I am having trouble eating around people an apparently that is a common thing amongst the banded. However, it made me think about the on air campaigns for the family dinner table. Is dinner really the best time to broach painful subjects or exciting subjects?
I do think families need the bonding time of sharing meals, but how we share those meals and what we share might be up for some revision.
Maybe we need to step back even further and say that eating is an activity worthy of it's own time and place and quit double tasking dinner. I mean, what would happen if we just sat there quietly and ate and enjoyed our food?
Since being banded, I get into trouble if I don't at least pay some attention to bite size, taste, chewing, swallowing. But I wonder, if I had done that before, would I have ever ended up being fat in the first place?

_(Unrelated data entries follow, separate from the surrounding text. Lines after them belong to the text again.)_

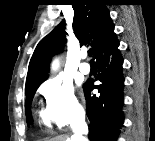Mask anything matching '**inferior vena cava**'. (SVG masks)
I'll return each mask as SVG.
<instances>
[{"label": "inferior vena cava", "instance_id": "602c4592", "mask_svg": "<svg viewBox=\"0 0 155 141\" xmlns=\"http://www.w3.org/2000/svg\"><path fill=\"white\" fill-rule=\"evenodd\" d=\"M84 122V118H81L80 122L73 126L74 135L71 138V141H81L83 139L82 134L86 132V127L81 125Z\"/></svg>", "mask_w": 155, "mask_h": 141}]
</instances>
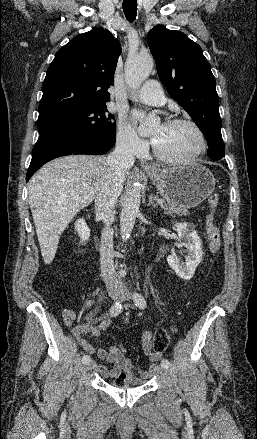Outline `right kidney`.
Segmentation results:
<instances>
[{"mask_svg":"<svg viewBox=\"0 0 257 439\" xmlns=\"http://www.w3.org/2000/svg\"><path fill=\"white\" fill-rule=\"evenodd\" d=\"M75 230L78 233L81 242H85L89 239L90 229L83 218H80L75 222Z\"/></svg>","mask_w":257,"mask_h":439,"instance_id":"1","label":"right kidney"}]
</instances>
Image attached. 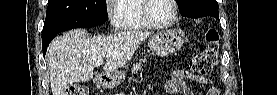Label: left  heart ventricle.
Returning a JSON list of instances; mask_svg holds the SVG:
<instances>
[{"instance_id":"obj_1","label":"left heart ventricle","mask_w":277,"mask_h":95,"mask_svg":"<svg viewBox=\"0 0 277 95\" xmlns=\"http://www.w3.org/2000/svg\"><path fill=\"white\" fill-rule=\"evenodd\" d=\"M173 11V5L170 0H151L148 7L150 17L161 23L169 21Z\"/></svg>"}]
</instances>
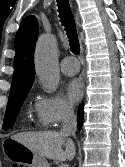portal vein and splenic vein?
I'll list each match as a JSON object with an SVG mask.
<instances>
[{
  "mask_svg": "<svg viewBox=\"0 0 125 167\" xmlns=\"http://www.w3.org/2000/svg\"><path fill=\"white\" fill-rule=\"evenodd\" d=\"M60 167H68L67 165H61Z\"/></svg>",
  "mask_w": 125,
  "mask_h": 167,
  "instance_id": "portal-vein-and-splenic-vein-1",
  "label": "portal vein and splenic vein"
}]
</instances>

We have such confusing messages around food-eat eat eat DON'T EAT YOU'LL GET FAT.....and also, eat, eat but don't pay attention to your food, talk to me....Toddlers, now they know how to EAT. They touch, taste, feel that food, admire
the color, the texture, the smell.
Maybe that's what we should strive for-returning to that state where we interacted with our food before eating it. Back to the days where we had to pay attention or we'd choke.
2 comments:
Maybe we are all overweight because we do place too much emphasis on food. I sometimes feel like all I do is focus on food. What's for breakfast, what's for lunch, what's for dinner? We were trying to have family meals with Zoe but discovered it was way easier to feed her first, get her to bed and then figure out if we even wanted to eat anything ourselves. Most nights I end up skipping dinner because it's just too late.
It's so schizo-we focus on food, but we aren't supposed to think about it or obsess about it-yet if we don't, how does the family get fed? I think there are just too many rules, and some of them are contradictory.